[Information supplied]

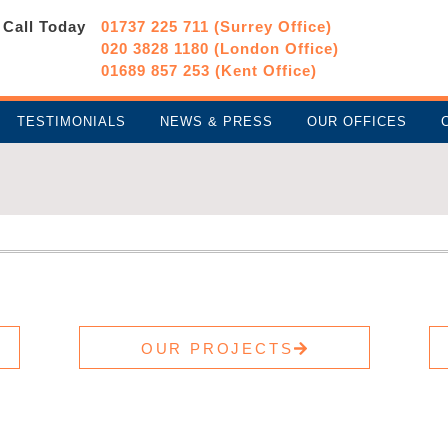
Call Today
01737 225 711 (Surrey Office)
020 3828 1180 (London Office)
01689 857 253 (Kent Office)
TESTIMONIALS
NEWS & PRESS
OUR OFFICES
OUR PROJECTS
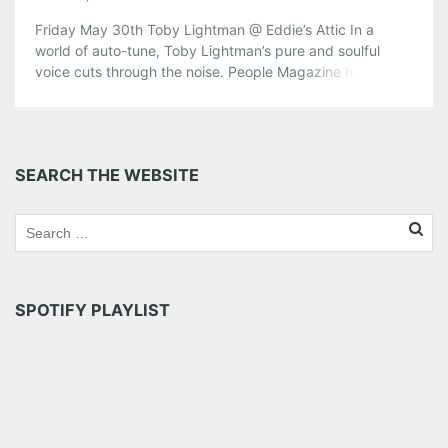
Friday May 30th Toby Lightman @ Eddie’s Attic In a
world of auto-tune, Toby Lightman’s pure and soulful
voice cuts through the noise. People Magazine has
stated that “No small talent… Toby Lightman continues to
shine a light on her knack for making rich, soulful pop”.
From her major label debut in 2004 to her […]
Share this:
SEARCH THE WEBSITE
Pinterest
LinkedIn
Reddit
Tumblr
More
Like this:
SPOTIFY PLAYLIST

[/Information supplied]

What the exercise asks
Reproduce every line of text in the data above word for word, leaving the pictures out.

Result below
Call Today
01737 225 711 (Surrey Office)
020 3828 1180 (London Office)
01689 857 253 (Kent Office)
TESTIMONIALS
NEWS & PRESS
OUR OFFICES
OUR PROJECTS
Friday May 30th Toby Lightman @ Eddie’s Attic In a
world of auto-tune, Toby Lightman’s pure and soulful
voice cuts through the noise. People Magazine has
stated that “No small talent… Toby Lightman continues to
shine a light on her knack for making rich, soulful pop”.
From her major label debut in 2004 to her […]
Share this:
SEARCH THE WEBSITE
Pinterest
LinkedIn
Reddit
Tumblr
More
Like this:
SPOTIFY PLAYLIST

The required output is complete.